[Exercise] Exact reproduction required: the lines below from the line with "left eye: (675, 537)" to the line with "left hip: (964, 768)", both ends included, and no others.

[Working data]
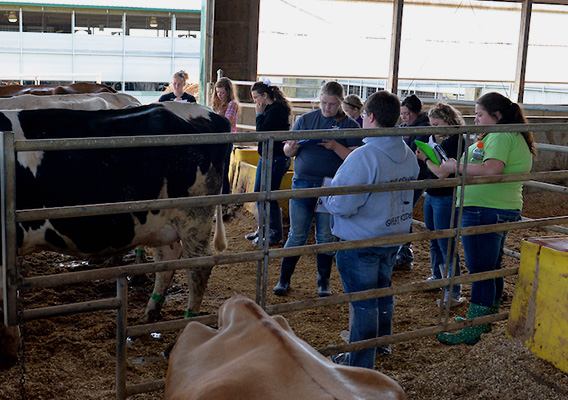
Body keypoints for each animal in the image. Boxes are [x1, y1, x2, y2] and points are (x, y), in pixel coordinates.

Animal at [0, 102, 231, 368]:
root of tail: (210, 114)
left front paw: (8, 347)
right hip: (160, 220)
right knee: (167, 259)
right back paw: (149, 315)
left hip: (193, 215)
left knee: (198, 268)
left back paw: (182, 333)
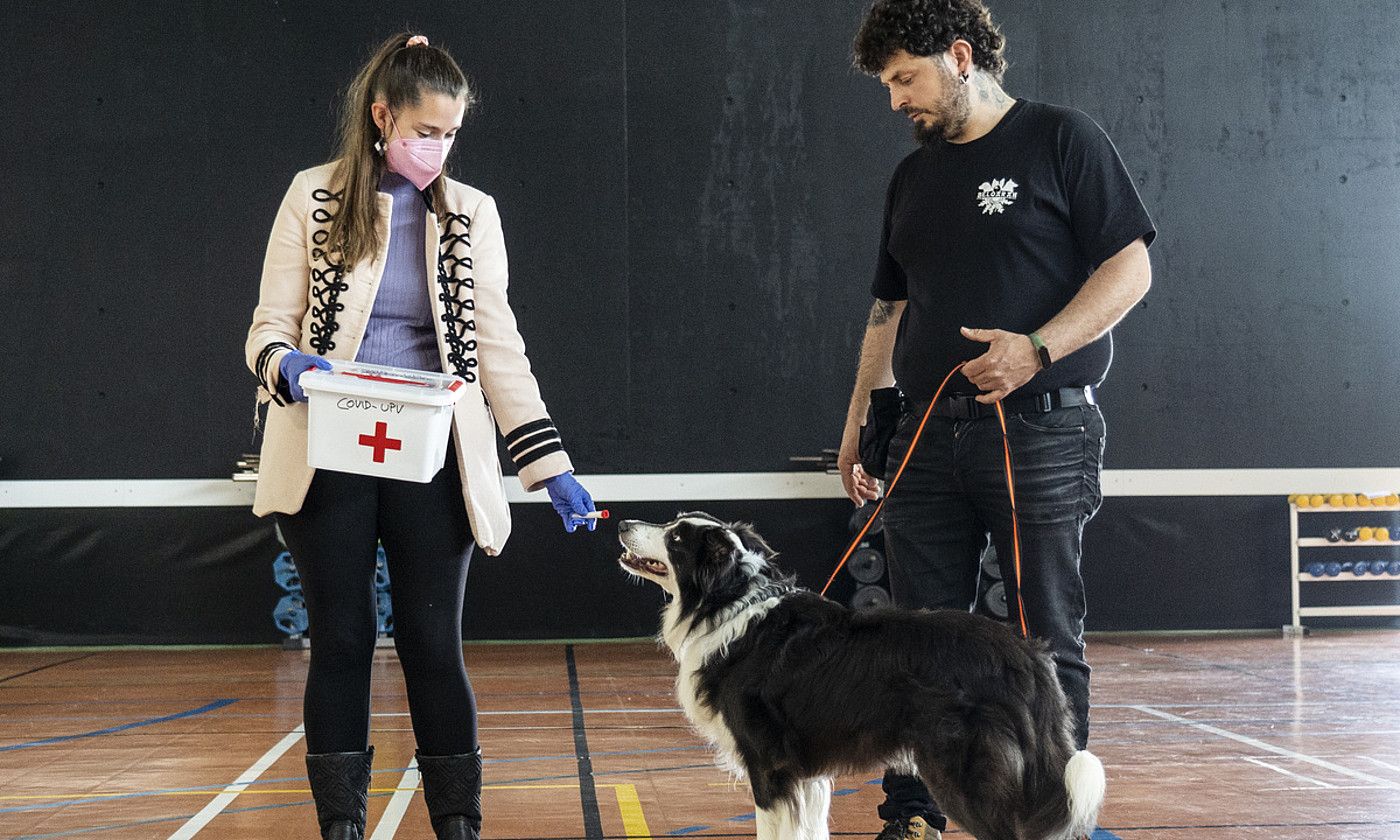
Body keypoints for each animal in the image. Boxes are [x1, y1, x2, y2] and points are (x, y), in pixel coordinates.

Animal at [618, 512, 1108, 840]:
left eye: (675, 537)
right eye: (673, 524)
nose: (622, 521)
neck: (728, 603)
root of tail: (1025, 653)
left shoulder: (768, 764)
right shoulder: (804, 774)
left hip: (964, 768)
---
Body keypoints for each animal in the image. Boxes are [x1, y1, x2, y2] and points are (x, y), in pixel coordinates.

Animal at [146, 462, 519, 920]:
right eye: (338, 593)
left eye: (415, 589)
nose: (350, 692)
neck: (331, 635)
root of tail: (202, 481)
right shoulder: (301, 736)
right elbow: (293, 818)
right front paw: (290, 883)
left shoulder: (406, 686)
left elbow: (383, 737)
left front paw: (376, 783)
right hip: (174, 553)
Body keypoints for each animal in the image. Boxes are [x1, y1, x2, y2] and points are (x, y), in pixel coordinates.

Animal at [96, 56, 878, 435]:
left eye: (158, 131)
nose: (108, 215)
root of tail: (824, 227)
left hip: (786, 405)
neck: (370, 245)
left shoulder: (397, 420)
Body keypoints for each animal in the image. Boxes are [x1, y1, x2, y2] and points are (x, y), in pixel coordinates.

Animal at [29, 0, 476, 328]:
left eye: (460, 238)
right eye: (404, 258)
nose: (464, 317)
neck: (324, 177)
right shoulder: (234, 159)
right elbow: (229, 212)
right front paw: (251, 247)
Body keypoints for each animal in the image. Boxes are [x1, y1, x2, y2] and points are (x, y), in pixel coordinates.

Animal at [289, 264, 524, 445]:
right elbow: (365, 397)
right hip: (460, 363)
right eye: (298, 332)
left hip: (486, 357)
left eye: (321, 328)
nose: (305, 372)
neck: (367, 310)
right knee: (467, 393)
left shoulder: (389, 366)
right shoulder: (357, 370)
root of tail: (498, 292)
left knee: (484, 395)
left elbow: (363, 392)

[Exercise output]
left eye: (675, 537)
right eye: (673, 524)
nose: (622, 521)
neck: (728, 603)
root of tail: (1025, 653)
left shoulder: (768, 764)
right shoulder: (804, 774)
left hip: (964, 768)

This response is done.